The report by the McKinsey & Company advisory firm says one of the main issues holding Canada back is its lopsided tourism profile as most visitors tend to come in the summer months. As a result, hotels and other tourism-reliant employers struggle to find staff in peak times yet are sometimes unable to recruit workers by offering year-round employment.

One solution: Convince the swelling ranks of globetrotters to embrace Canadian winters.

The advisers say it worked for Finland’s northern Lapland region, which promotes periods of round-the-clock darkness in winter as a must-see experience, among other winter activities.

Federal Tourism Minister Melanie Joly will release the report Monday before delivering a speech to the Economic Club of Canada in Toronto. An advance copy was provided to The Globe and Mail. She will be joined by Dominic Barton, McKinsey’s global managing partner emeritus and a volunteer member of a federal advisory panel on “jobs and the visitor economy” chaired by former New Brunswick premier Frank McKenna.

The McKinsey report is expected to be used by the panel and the government as Ottawa prepares a new tourism strategy that will be released by summer 2019 ahead of the fall federal election campaign.

Tourist visits to Canada set a record last year during the Canada 150 celebrations, with 20.8 million trips of one or more nights to Canada, according to Statistics Canada data released earlier this year. That total was up 4.4 per cent from the previous year and beat the previous record of 20.1 million visits in 2002.

Destination Canada – the federal Crown agency responsible for tourism promotion that commissioned the McKinsey report – stated in September that year-to-date figures show visits are up over 2017.

One of the main sources of growth is a 5 per cent increase in visits so far this year from China, including a record 94,000 visitors from China in September alone.

“It is difficult to overstate how important the Chinese market is,” the McKinsey report states, pointing out that visits from China to Canada tripled from 2007 to 2022 and could grow by another 40 per cent.

The report notes that while Americans will continue to dominate Canada’s tourism economy, China is now the world’s largest outbound travel market in terms of trips and spending.

“Chinese tourists are not only numerous but valuable: more than 70 per cent of Chinese tourists travel with family and friends, and have the highest international spend per trip among global travellers," it states.

The McKinsey report was finalized before last week’s revelation that Canadian officials arrested a senior Chinese business leader at the request of the United States government.

China is now threatening Canada with “serious consequences” if it does not immediately release Meng Wanzhou, the chief financial officer of Huawei, a telecommunications firm.

It is not immediately clear if those consequences could include restrictions on tourist travel to Canada.

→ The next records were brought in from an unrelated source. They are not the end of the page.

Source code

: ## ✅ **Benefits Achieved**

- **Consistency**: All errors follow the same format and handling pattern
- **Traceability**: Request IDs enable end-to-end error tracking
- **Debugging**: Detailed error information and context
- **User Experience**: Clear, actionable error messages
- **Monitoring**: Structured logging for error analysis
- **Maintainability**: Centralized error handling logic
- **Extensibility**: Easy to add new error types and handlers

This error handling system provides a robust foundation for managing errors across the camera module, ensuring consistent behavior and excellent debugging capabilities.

The main finding of the report is that Canada could “dramatically” grow its tourism sector if it simply matched what other successful countries are doing to attract visitors. Doing so, it states, would boost Canada’s visitor economy by between $15-billion and $25-billion a year, which represents between 110,000 and 180,000 new jobs.

The report says Canada spends about 20 per cent less on tourism marketing than similar countries, noting that Australia and Ireland spent more than twice as much per international tourist while New Zealand spends about four times more.

Other factors listed as holding Canada back is the high cost of air travel and the fact that only two major Canadian cities – Toronto and Vancouver – have light rail connections between downtown and the airport.